Middle-Schoolers Drafted Into Obama Campaign
Middle-school students in Virginia became unwitting tools of the Obama campaign when their teacher required them to conduct opposition research in class against Republican presidential candidates. 8th graders at Liberty Middle School in Fairfax County were told to research Republican presidential hopefuls, find the “weaknesses” of each, prepare a strategy paper to exploit those weaknesses, and then locate an individual inside the Obama campaign to whom they could send their suggestions.
Many parents were upset by the assignment, which was announced in teacher Michael Denman’s Civics Honor’s class in mid-January. “This assignment was just creepy beyond belief — like something out of East Germany during the Cold War,” a father told The Daily Caller. One student added, “My classmates don’t actually know a lot, but a few of us tended to agree that the most recent instruction on this project just didn’t seems right. Mr. Denman didn’t tell us where to find the information, just to research on them.”
There was no attempt to perform similar research on Democratic party candidates, and no students were asked to research President Obama’s history.
Fairfax County Public School spokesman John Torre said that students were never actually instructed to send their findings to the Obama campaign. Instead, he told The Daily Caller, “the teacher simply asked his students to find out the name of the office that would receive such information.” Mr.

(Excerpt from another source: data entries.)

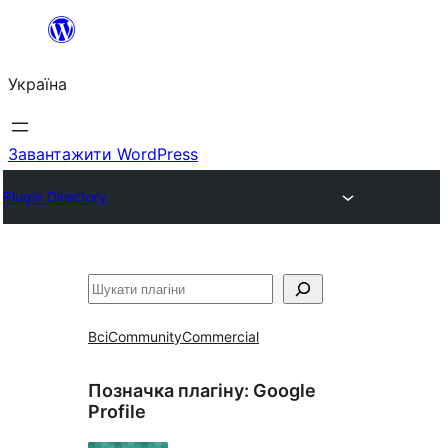
Перейти
до
Україна
вмісту
Завантажити WordPress
Plugin Directory
Пошук
Всі
Community
Commercial
Позначка плагіну:
Google
Profile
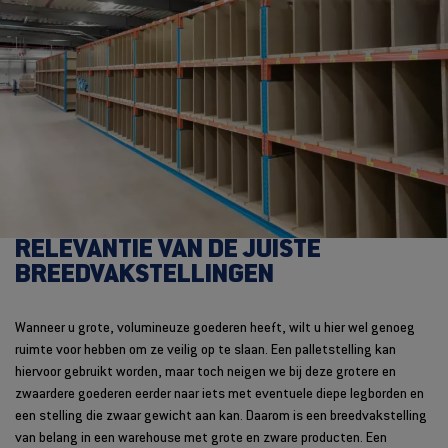
RELEVANTIE VAN DE JUISTE
BREEDVAKSTELLINGEN
Wanneer u grote, volumineuze goederen heeft, wilt u hier wel genoeg
ruimte voor hebben om ze veilig op te slaan. Een palletstelling kan
hiervoor gebruikt worden, maar toch neigen we bij deze grotere en
zwaardere goederen eerder naar iets met eventuele diepe legborden en
een stelling die zwaar gewicht aan kan. Daarom is een breedvakstelling
van belang in een warehouse met grote en zware producten. Een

Denman was not reprimanded, but was “advised . . . that he should emphasize to his students that this assignment was meant to learn a process and not to endorse a particular candidate.” Denman agreed to give students the chance to research candidates of either political party if he assigns similar homework again.
Denman’s class assignment violated district policy, which states that “employees shall not involve their schools in political campaigns, distribute political literature on school property or attempt to indoctrinate students with their personal political beliefs.”

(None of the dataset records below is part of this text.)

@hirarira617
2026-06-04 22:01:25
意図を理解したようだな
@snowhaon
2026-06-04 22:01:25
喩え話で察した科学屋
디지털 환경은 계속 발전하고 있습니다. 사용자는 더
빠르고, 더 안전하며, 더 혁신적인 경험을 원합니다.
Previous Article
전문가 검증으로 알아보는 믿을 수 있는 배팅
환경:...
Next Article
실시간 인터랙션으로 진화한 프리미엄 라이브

The Rutherford Institute’s John Whitehead said of the incident,
I think before schools even get into this area, they should get parents’ permission to be talking about politics or attacking a particular politician. So [it’s] not a good area, not a good idea. Again, the idea of schools is to educate, not indoctrinate . . . If a teacher says a particular candidate is a bad guy, not a good guy, and the other guy is a good man, or whatever they get into, kids are going to believe their authority figure. It’s not a good idea. That’s why teachers need to present all points of view on politics if you’re going to get into that area.